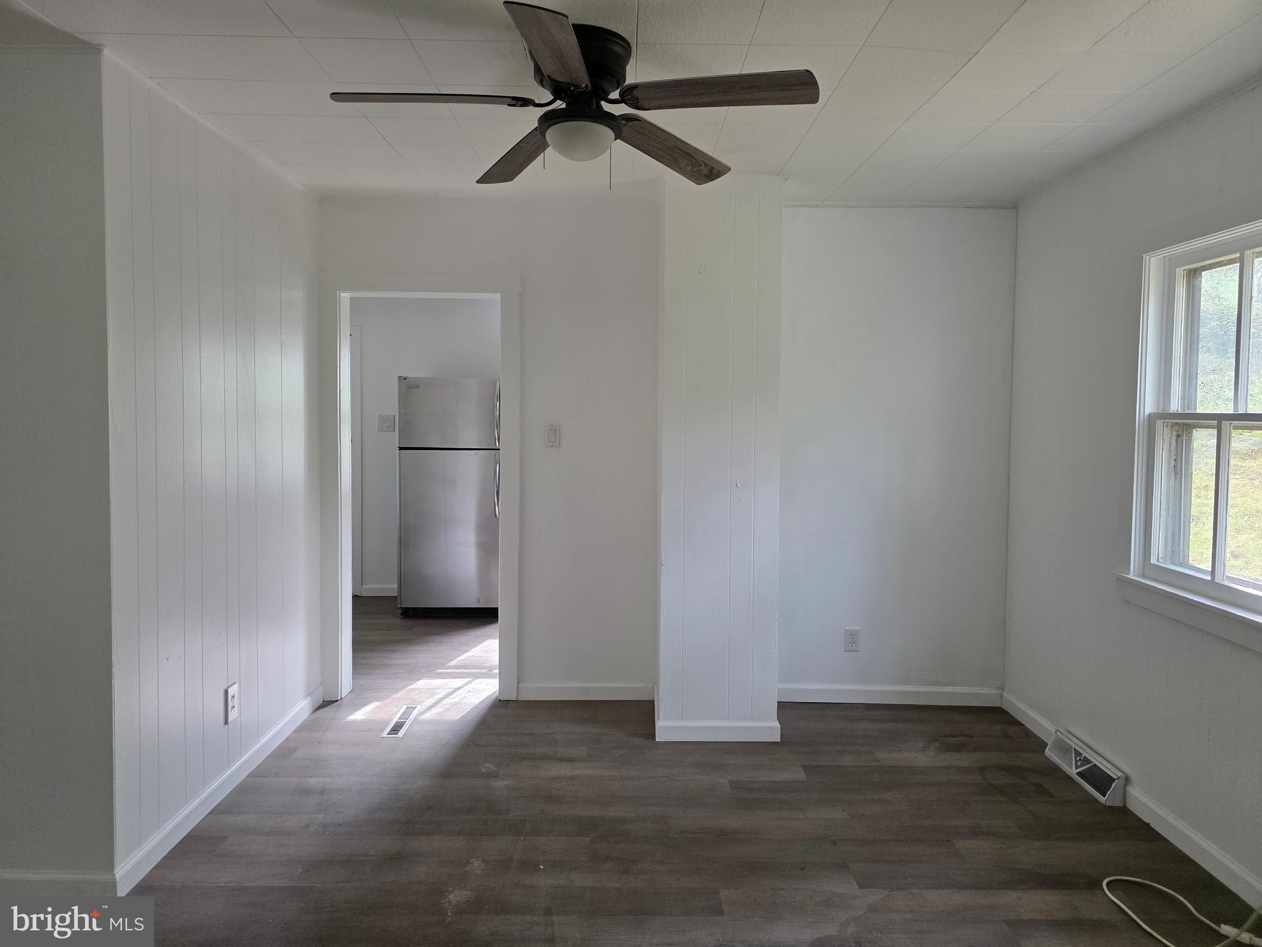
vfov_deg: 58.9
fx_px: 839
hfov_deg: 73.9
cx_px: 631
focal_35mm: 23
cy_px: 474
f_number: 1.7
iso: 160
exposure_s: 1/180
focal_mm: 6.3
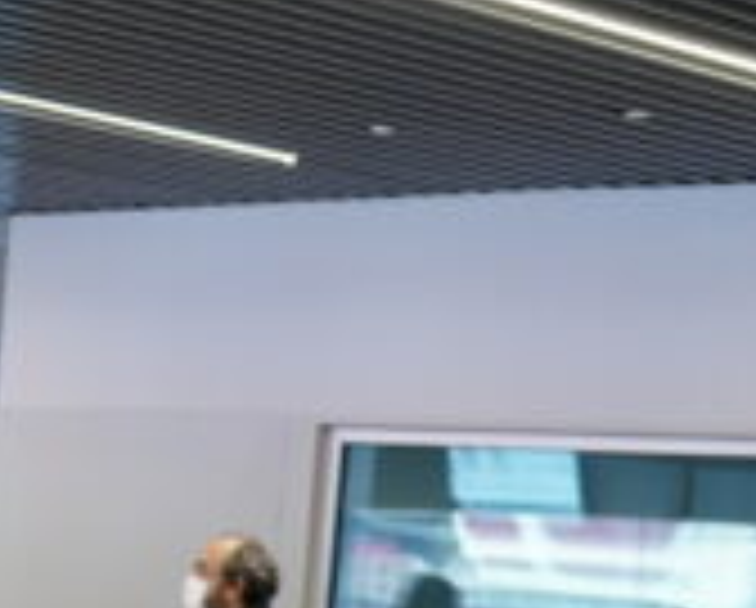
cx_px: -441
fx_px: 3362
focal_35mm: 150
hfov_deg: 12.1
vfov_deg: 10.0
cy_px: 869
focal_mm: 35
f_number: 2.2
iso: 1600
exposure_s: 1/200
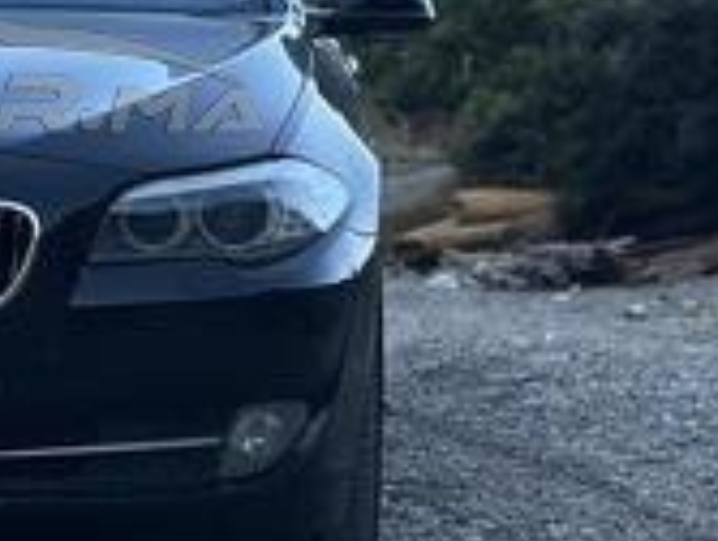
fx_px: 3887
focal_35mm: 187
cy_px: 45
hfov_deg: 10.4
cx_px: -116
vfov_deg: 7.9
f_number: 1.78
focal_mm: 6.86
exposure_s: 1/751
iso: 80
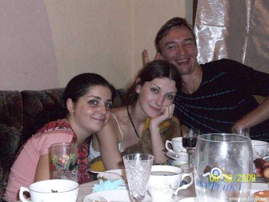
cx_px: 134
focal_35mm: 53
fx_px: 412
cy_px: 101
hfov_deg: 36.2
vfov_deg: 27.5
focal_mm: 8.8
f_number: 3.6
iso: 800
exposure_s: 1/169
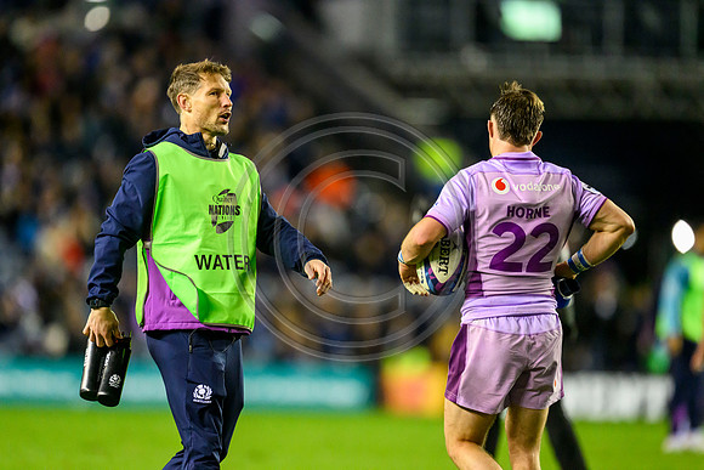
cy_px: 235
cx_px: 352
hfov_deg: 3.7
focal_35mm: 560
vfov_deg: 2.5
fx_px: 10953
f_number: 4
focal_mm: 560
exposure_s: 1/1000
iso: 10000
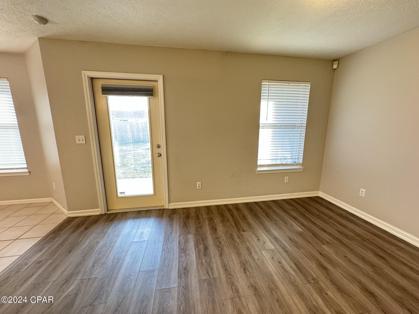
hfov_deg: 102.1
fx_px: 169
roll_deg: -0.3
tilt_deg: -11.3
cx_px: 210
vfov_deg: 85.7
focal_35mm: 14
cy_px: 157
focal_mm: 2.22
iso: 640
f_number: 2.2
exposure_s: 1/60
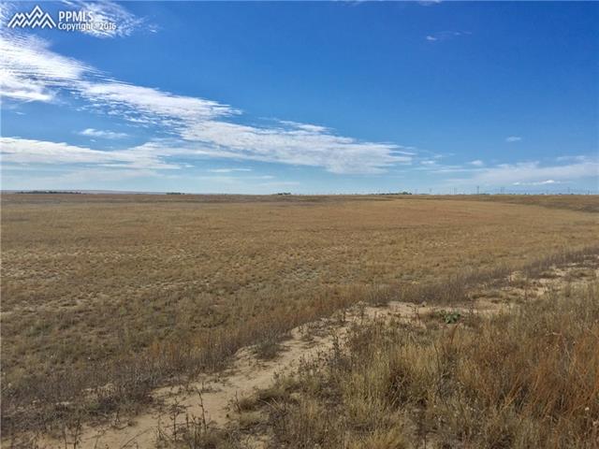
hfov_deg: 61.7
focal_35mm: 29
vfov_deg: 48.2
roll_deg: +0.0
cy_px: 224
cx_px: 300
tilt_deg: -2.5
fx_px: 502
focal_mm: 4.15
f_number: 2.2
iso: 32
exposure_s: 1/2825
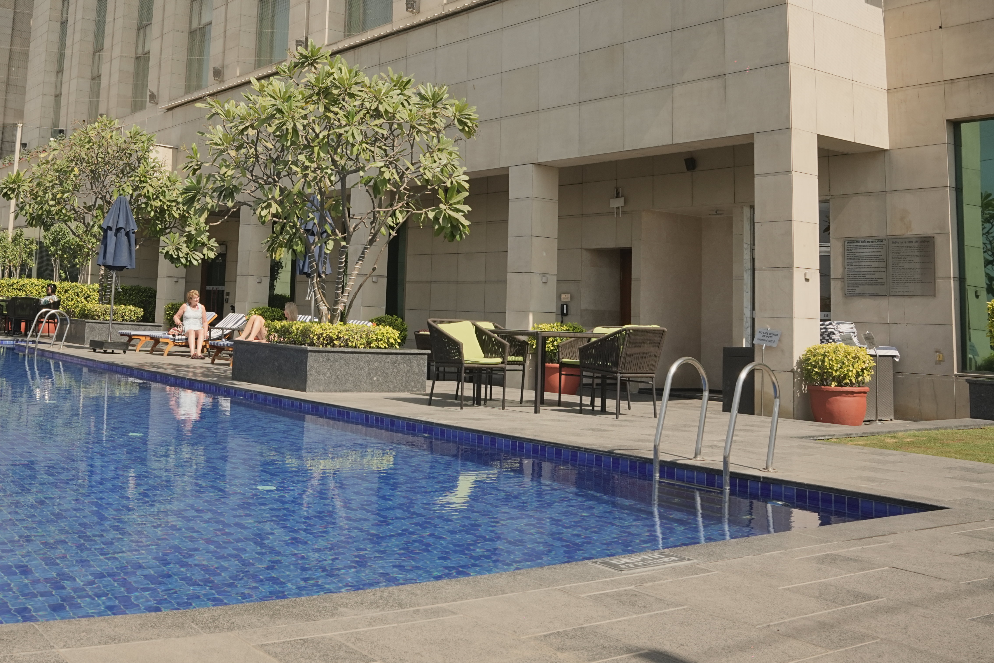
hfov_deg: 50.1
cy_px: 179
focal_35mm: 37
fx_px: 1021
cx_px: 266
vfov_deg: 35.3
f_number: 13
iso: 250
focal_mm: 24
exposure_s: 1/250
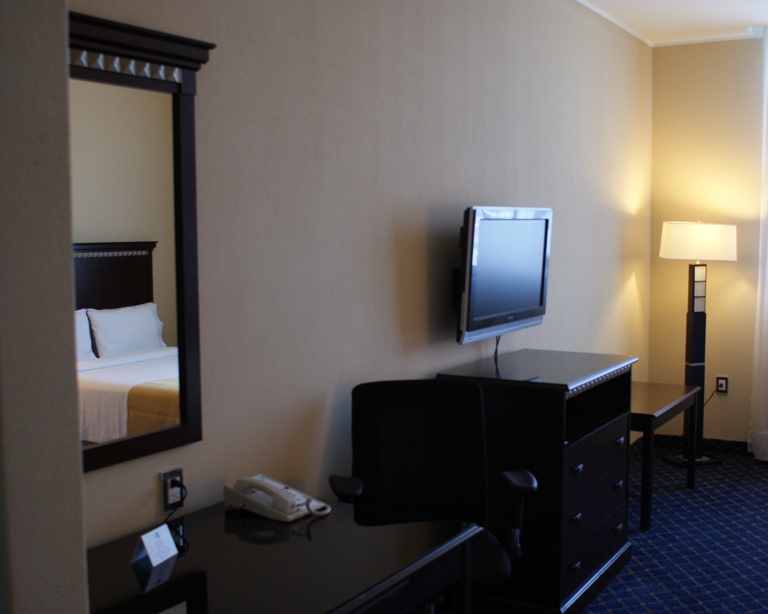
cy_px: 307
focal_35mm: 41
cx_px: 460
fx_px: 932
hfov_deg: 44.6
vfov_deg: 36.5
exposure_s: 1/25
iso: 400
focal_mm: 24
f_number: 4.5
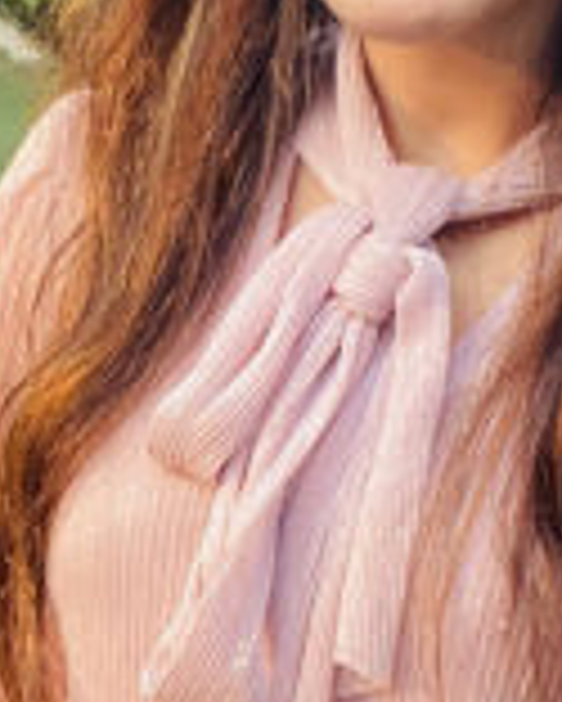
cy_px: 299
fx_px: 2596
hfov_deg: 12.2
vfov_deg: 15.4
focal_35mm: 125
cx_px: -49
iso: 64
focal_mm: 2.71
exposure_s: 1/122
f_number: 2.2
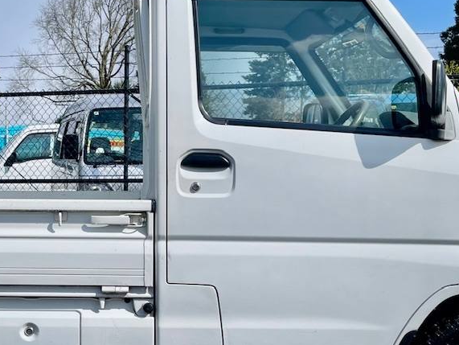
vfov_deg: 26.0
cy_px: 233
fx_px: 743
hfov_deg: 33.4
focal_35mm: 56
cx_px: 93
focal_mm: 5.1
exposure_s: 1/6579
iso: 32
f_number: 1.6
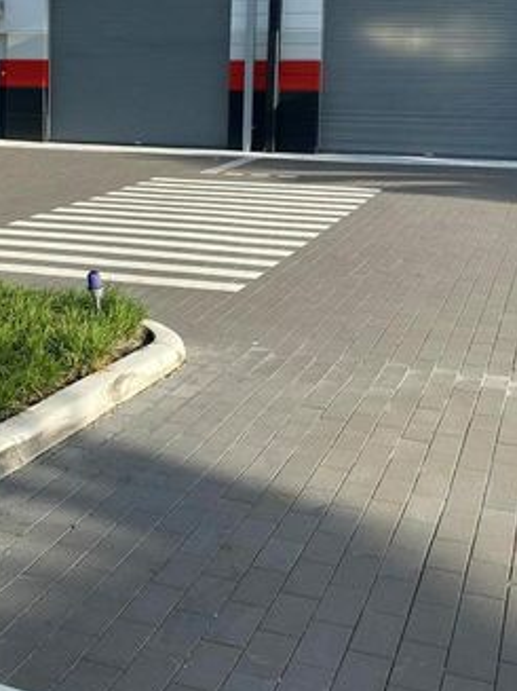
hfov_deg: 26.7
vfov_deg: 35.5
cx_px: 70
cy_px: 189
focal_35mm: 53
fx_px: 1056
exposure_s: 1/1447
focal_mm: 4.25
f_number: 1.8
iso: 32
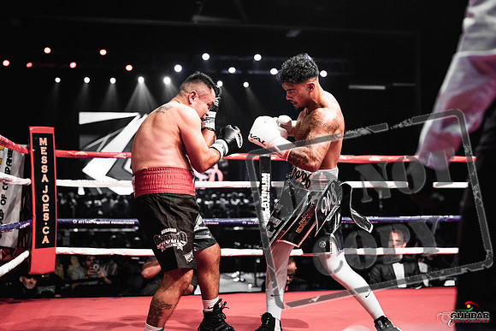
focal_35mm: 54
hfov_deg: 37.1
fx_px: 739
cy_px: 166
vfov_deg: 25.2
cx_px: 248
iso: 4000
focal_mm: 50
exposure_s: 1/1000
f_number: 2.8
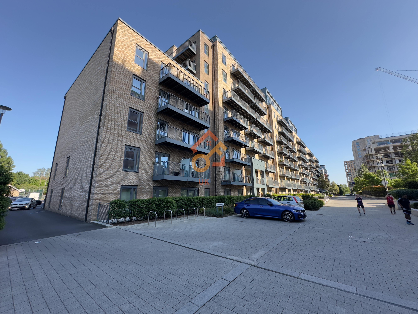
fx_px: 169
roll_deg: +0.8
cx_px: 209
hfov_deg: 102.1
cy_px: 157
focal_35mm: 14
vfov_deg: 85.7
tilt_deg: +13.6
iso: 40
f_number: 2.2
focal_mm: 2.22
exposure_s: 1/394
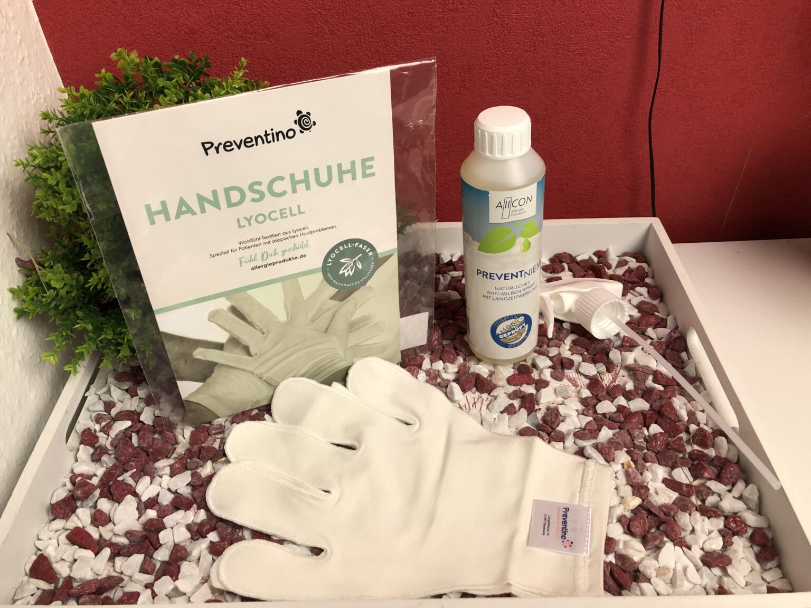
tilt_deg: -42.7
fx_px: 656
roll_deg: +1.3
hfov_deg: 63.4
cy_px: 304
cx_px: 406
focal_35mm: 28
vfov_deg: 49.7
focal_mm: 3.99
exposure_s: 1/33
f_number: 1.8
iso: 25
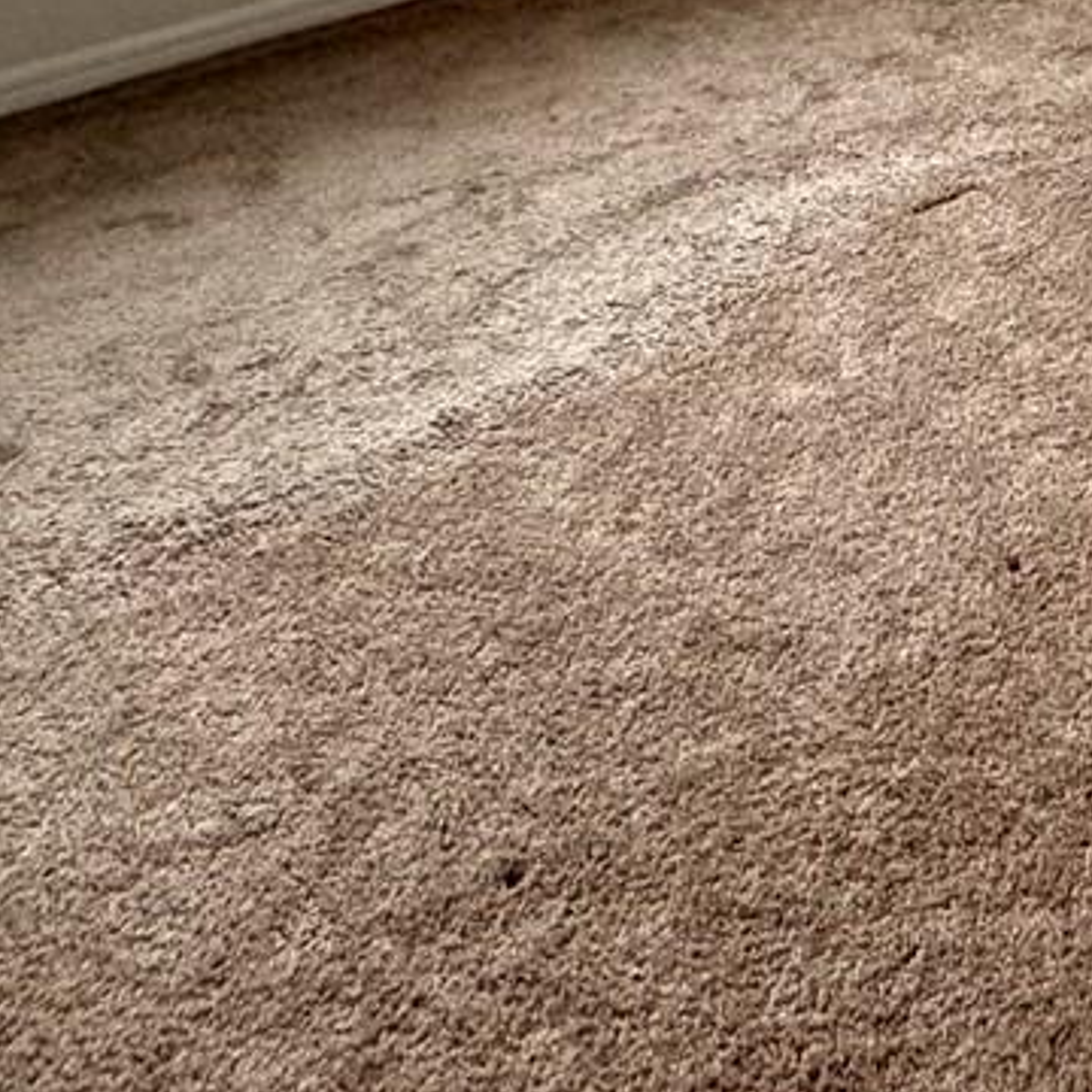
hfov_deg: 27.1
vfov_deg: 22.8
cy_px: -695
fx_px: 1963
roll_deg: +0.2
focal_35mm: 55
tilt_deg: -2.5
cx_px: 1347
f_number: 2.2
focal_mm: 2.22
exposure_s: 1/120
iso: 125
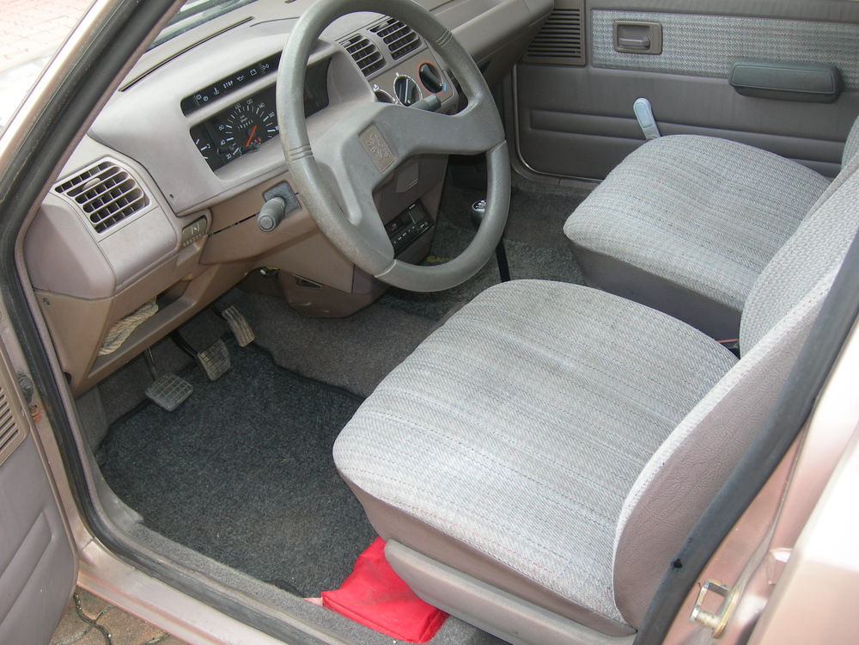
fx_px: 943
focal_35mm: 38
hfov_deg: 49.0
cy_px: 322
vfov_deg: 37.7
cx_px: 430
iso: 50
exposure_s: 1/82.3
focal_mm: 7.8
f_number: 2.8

**Assigned task:** Only the pictures are to be left out; the rest of the material above should be printed verbatim.

**Solved exercise:**
vfov_deg: 58.9
fx_px: 839
hfov_deg: 73.9
cx_px: 631
focal_35mm: 23
cy_px: 474
f_number: 1.7
iso: 160
exposure_s: 1/180
focal_mm: 6.3
cx_px: -441
fx_px: 3362
focal_35mm: 150
hfov_deg: 12.1
vfov_deg: 10.0
cy_px: 869
focal_mm: 35
f_number: 2.2
iso: 1600
exposure_s: 1/200
fx_px: 3887
focal_35mm: 187
cy_px: 45
hfov_deg: 10.4
cx_px: -116
vfov_deg: 7.9
f_number: 1.78
focal_mm: 6.86
exposure_s: 1/751
iso: 80
cx_px: 134
focal_35mm: 53
fx_px: 412
cy_px: 101
hfov_deg: 36.2
vfov_deg: 27.5
focal_mm: 8.8
f_number: 3.6
iso: 800
exposure_s: 1/169
cy_px: 235
cx_px: 352
hfov_deg: 3.7
focal_35mm: 560
vfov_deg: 2.5
fx_px: 10953
f_number: 4
focal_mm: 560
exposure_s: 1/1000
iso: 10000
hfov_deg: 102.1
fx_px: 169
roll_deg: -0.3
tilt_deg: -11.3
cx_px: 210
vfov_deg: 85.7
focal_35mm: 14
cy_px: 157
focal_mm: 2.22
iso: 640
f_number: 2.2
exposure_s: 1/60
hfov_deg: 61.7
focal_35mm: 29
vfov_deg: 48.2
roll_deg: +0.0
cy_px: 224
cx_px: 300
tilt_deg: -2.5
fx_px: 502
focal_mm: 4.15
f_number: 2.2
iso: 32
exposure_s: 1/2825
hfov_deg: 50.1
cy_px: 179
focal_35mm: 37
fx_px: 1021
cx_px: 266
vfov_deg: 35.3
f_number: 13
iso: 250
focal_mm: 24
exposure_s: 1/250
cy_px: 307
focal_35mm: 41
cx_px: 460
fx_px: 932
hfov_deg: 44.6
vfov_deg: 36.5
exposure_s: 1/25
iso: 400
focal_mm: 24
f_number: 4.5
cy_px: 299
fx_px: 2596
hfov_deg: 12.2
vfov_deg: 15.4
focal_35mm: 125
cx_px: -49
iso: 64
focal_mm: 2.71
exposure_s: 1/122
f_number: 2.2
vfov_deg: 26.0
cy_px: 233
fx_px: 743
hfov_deg: 33.4
focal_35mm: 56
cx_px: 93
focal_mm: 5.1
exposure_s: 1/6579
iso: 32
f_number: 1.6
hfov_deg: 26.7
vfov_deg: 35.5
cx_px: 70
cy_px: 189
focal_35mm: 53
fx_px: 1056
exposure_s: 1/1447
focal_mm: 4.25
f_number: 1.8
iso: 32
focal_35mm: 54
hfov_deg: 37.1
fx_px: 739
cy_px: 166
vfov_deg: 25.2
cx_px: 248
iso: 4000
focal_mm: 50
exposure_s: 1/1000
f_number: 2.8
fx_px: 169
roll_deg: +0.8
cx_px: 209
hfov_deg: 102.1
cy_px: 157
focal_35mm: 14
vfov_deg: 85.7
tilt_deg: +13.6
iso: 40
f_number: 2.2
focal_mm: 2.22
exposure_s: 1/394
tilt_deg: -42.7
fx_px: 656
roll_deg: +1.3
hfov_deg: 63.4
cy_px: 304
cx_px: 406
focal_35mm: 28
vfov_deg: 49.7
focal_mm: 3.99
exposure_s: 1/33
f_number: 1.8
iso: 25
hfov_deg: 27.1
vfov_deg: 22.8
cy_px: -695
fx_px: 1963
roll_deg: +0.2
focal_35mm: 55
tilt_deg: -2.5
cx_px: 1347
f_number: 2.2
focal_mm: 2.22
exposure_s: 1/120
iso: 125
fx_px: 943
focal_35mm: 38
hfov_deg: 49.0
cy_px: 322
vfov_deg: 37.7
cx_px: 430
iso: 50
exposure_s: 1/82.3
focal_mm: 7.8
f_number: 2.8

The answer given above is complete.